PROBLEM STATEMENT
Can you rewrite each of the rows below, replacing "time" with "reading" and keeping everything else the same? Leave the pictures out.
══ DATA SUPPLIED
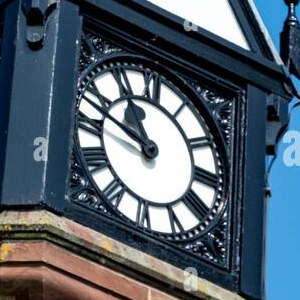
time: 10:47
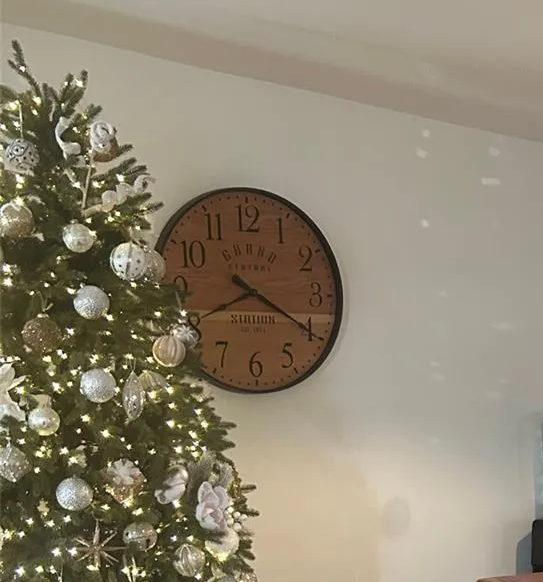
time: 8:20
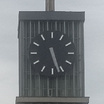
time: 5:26
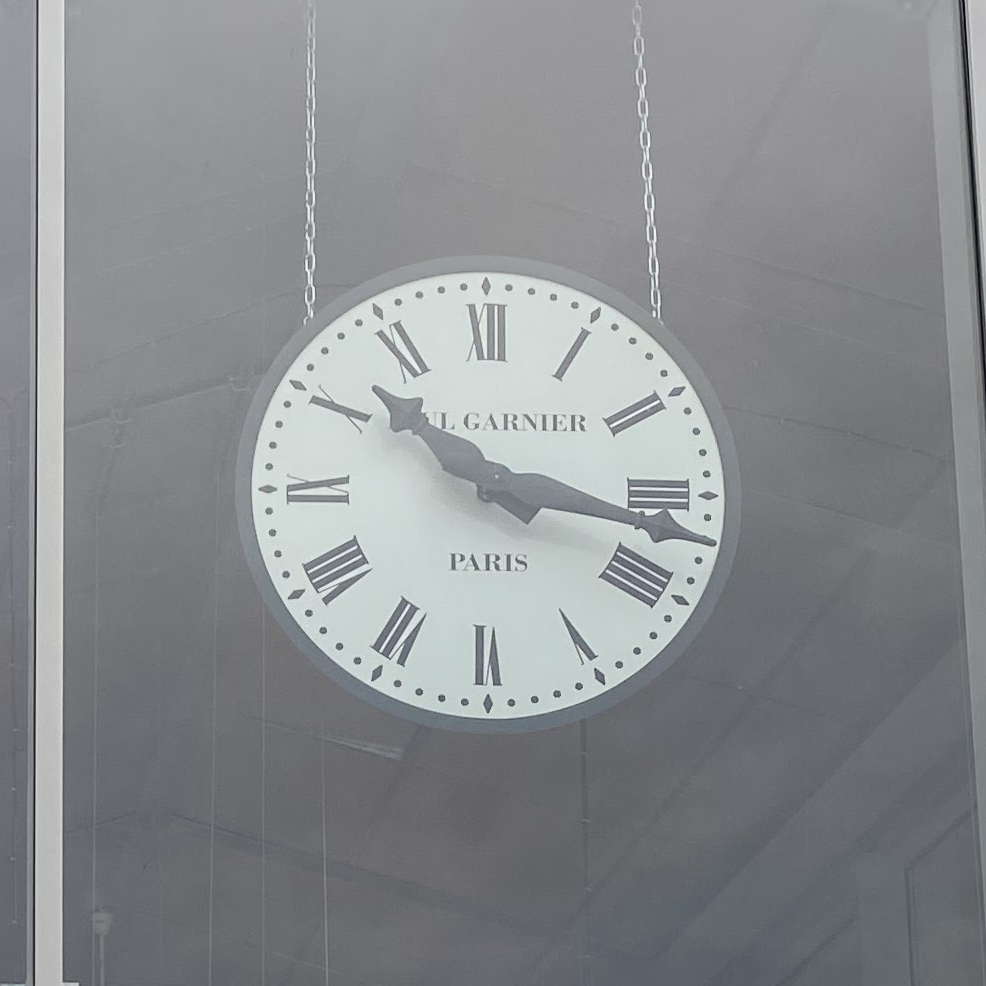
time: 10:17
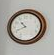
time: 10:41
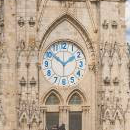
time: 1:51
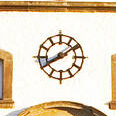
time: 8:09
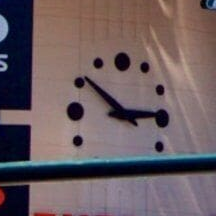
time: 2:51
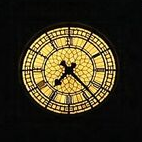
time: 7:22
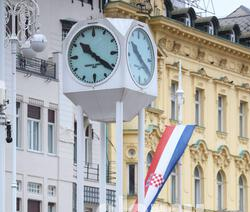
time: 10:21
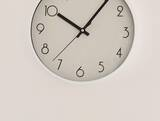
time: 10:06
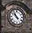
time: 10:52
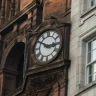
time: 2:50
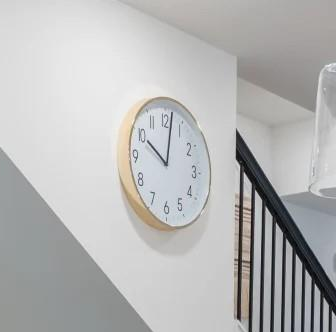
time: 10:01
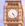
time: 4:24
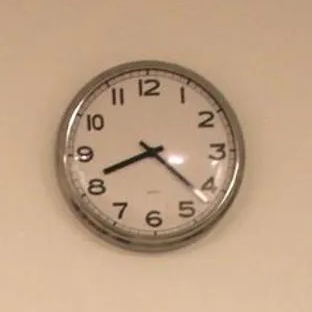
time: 8:21
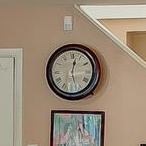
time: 12:27
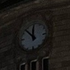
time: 11:52
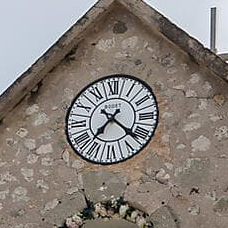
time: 7:21
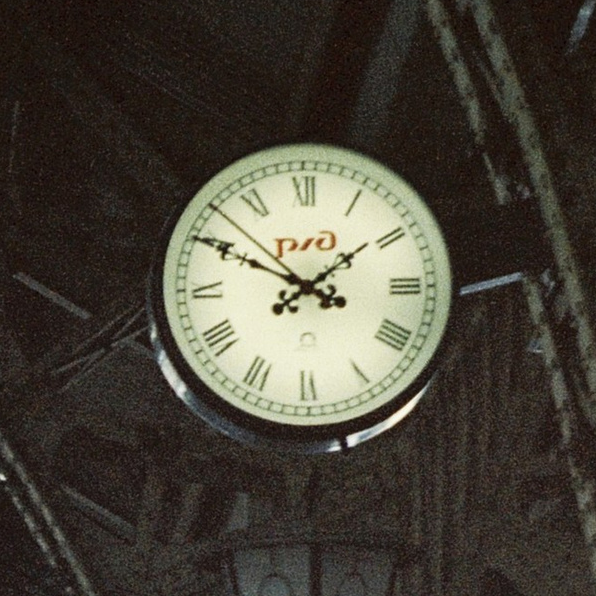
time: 1:49
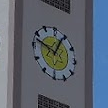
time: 12:48
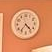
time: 4:36
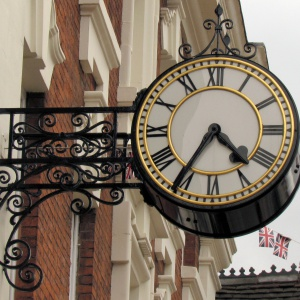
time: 4:35
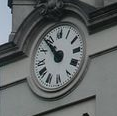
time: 10:53
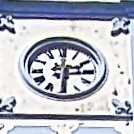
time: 2:29
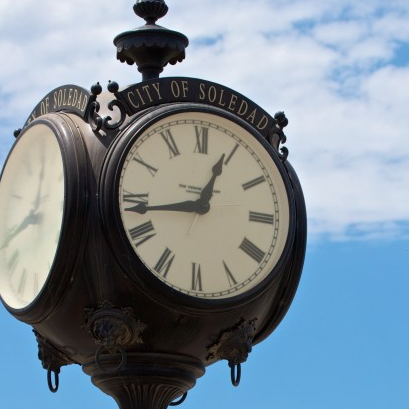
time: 12:43
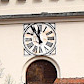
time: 11:54
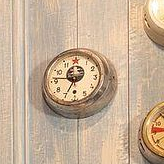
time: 6:46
════
OUTPUT FOR THIS TASK
reading: 10:47
reading: 8:20
reading: 5:26
reading: 10:17
reading: 10:41
reading: 1:51
reading: 8:09
reading: 2:51
reading: 7:22
reading: 10:21
reading: 10:06
reading: 10:52
reading: 2:50
reading: 10:01
reading: 4:24
reading: 8:21
reading: 12:27
reading: 11:52
reading: 7:21
reading: 1:49
reading: 12:48
reading: 4:36
reading: 4:35
reading: 10:53
reading: 2:29
reading: 12:43
reading: 11:54
reading: 6:46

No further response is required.